**Work to complete:**
Omit all pictures. Reproduce exactly the lines from the first line of the records below through the line with "1165 317 7.05".

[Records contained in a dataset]
-- Opening Marker --

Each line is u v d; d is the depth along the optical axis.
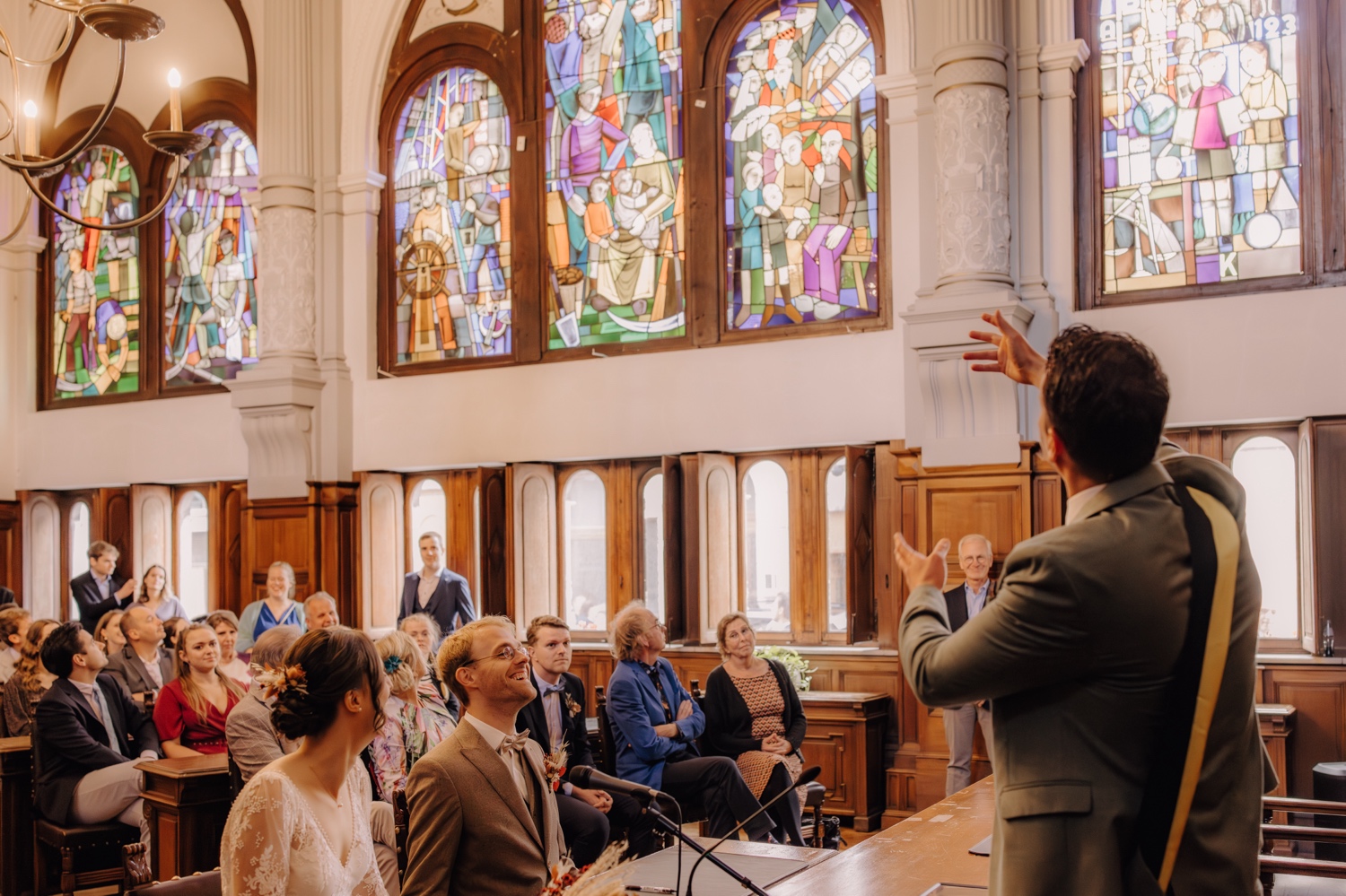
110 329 11.33
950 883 2.80
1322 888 3.71
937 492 7.27
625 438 8.77
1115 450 1.62
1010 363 1.94
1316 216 6.87
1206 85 7.21
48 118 11.63
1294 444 6.94
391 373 9.80
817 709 7.38
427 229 9.79
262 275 9.82
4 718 6.71
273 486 9.78
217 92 10.73
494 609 8.87
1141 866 1.54
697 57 8.73
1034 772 1.60
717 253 8.59
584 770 2.98
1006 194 7.23
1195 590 1.56
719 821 5.32
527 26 9.41
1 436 11.52
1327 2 6.92
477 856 2.82
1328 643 6.51
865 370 7.99
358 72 9.91
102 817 5.62
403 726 4.94
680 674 8.23
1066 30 7.35
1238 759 1.58
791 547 8.38
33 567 11.47
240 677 6.34
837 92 8.34
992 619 1.61
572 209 9.20
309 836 2.42
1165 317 7.05
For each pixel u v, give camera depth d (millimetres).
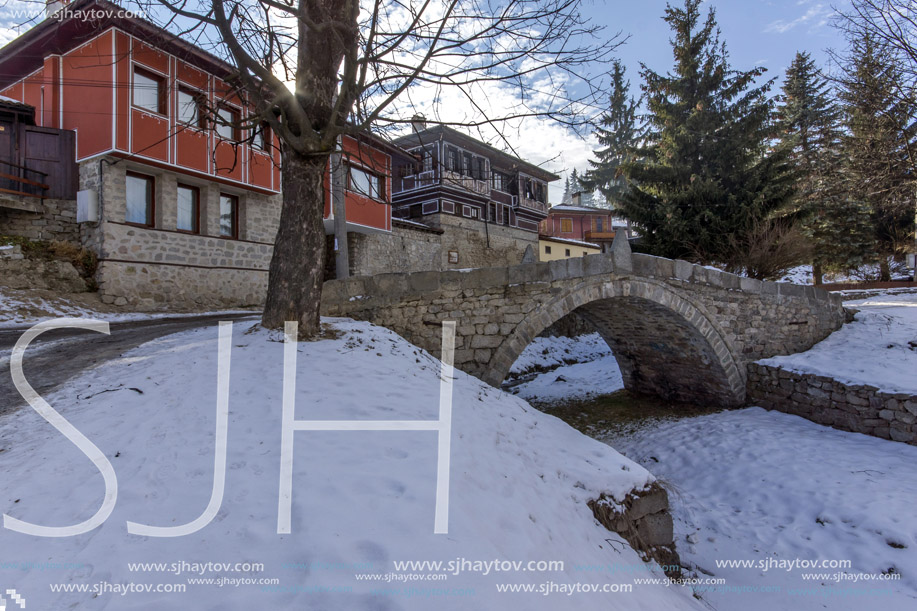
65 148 11000
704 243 15992
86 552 1958
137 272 11086
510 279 7676
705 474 8016
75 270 10328
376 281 6980
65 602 1689
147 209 11617
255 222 13781
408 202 22578
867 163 14289
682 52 17281
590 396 12906
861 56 13180
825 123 23547
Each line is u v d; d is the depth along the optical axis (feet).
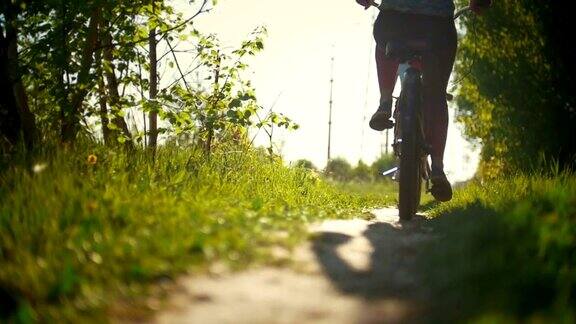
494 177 46.32
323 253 12.73
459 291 10.12
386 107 19.72
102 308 9.68
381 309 9.69
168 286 10.48
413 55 19.15
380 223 17.35
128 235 12.86
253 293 10.27
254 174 30.19
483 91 46.78
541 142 44.29
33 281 10.48
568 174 21.21
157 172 21.93
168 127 27.37
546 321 8.30
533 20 43.86
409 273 11.60
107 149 22.91
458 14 20.27
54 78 24.12
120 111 25.54
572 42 42.78
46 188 15.61
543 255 11.11
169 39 27.96
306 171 37.11
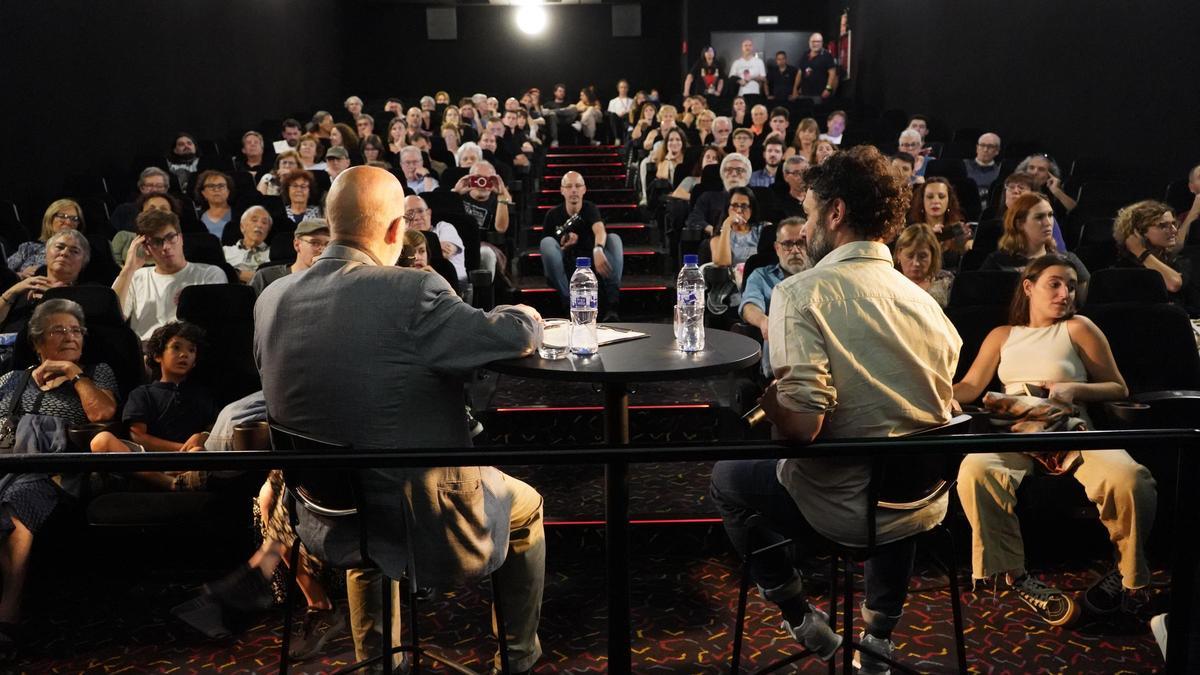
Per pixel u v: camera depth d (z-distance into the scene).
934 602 2.99
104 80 8.36
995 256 4.52
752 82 14.32
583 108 14.55
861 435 1.95
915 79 12.20
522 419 4.20
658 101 15.25
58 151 7.59
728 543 3.35
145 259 4.52
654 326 2.57
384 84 18.70
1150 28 7.05
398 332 1.85
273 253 5.06
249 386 3.79
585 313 2.49
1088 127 7.98
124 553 3.28
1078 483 3.01
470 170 7.66
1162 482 3.09
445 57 18.67
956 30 10.82
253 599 2.65
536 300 6.29
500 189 7.05
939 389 2.02
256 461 1.54
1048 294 3.30
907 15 12.47
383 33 18.58
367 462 1.55
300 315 1.90
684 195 7.45
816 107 12.73
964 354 3.62
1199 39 6.48
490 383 4.67
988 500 2.91
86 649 2.80
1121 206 6.17
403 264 3.60
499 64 18.73
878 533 2.00
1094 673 2.59
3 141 6.86
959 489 2.95
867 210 1.98
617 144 13.34
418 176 7.40
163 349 3.49
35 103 7.27
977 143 8.68
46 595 3.13
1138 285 3.84
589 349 2.12
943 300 4.01
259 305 2.00
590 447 1.60
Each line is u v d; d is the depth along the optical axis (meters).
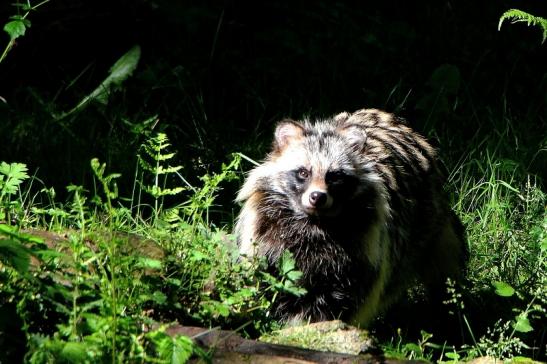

-- Closing Marker --

**Result for this exercise:**
Each line is u v d; d is the depth along the optical axis.
110 329 11.33
950 883 2.80
1322 888 3.71
937 492 7.27
625 438 8.77
1115 450 1.62
1010 363 1.94
1316 216 6.87
1206 85 7.21
48 118 11.63
1294 444 6.94
391 373 9.80
817 709 7.38
427 229 9.79
262 275 9.82
4 718 6.71
273 486 9.78
217 92 10.73
494 609 8.87
1141 866 1.54
697 57 8.73
1034 772 1.60
717 253 8.59
584 770 2.98
1006 194 7.23
1195 590 1.56
719 821 5.32
527 26 9.41
1 436 11.52
1327 2 6.92
477 856 2.82
1328 643 6.51
865 370 7.99
358 72 9.91
102 817 5.62
403 726 4.94
680 674 8.23
1066 30 7.35
1238 759 1.58
791 547 8.38
33 567 11.47
240 677 6.34
837 92 8.34
992 619 1.61
572 209 9.20
309 836 2.42
1165 317 7.05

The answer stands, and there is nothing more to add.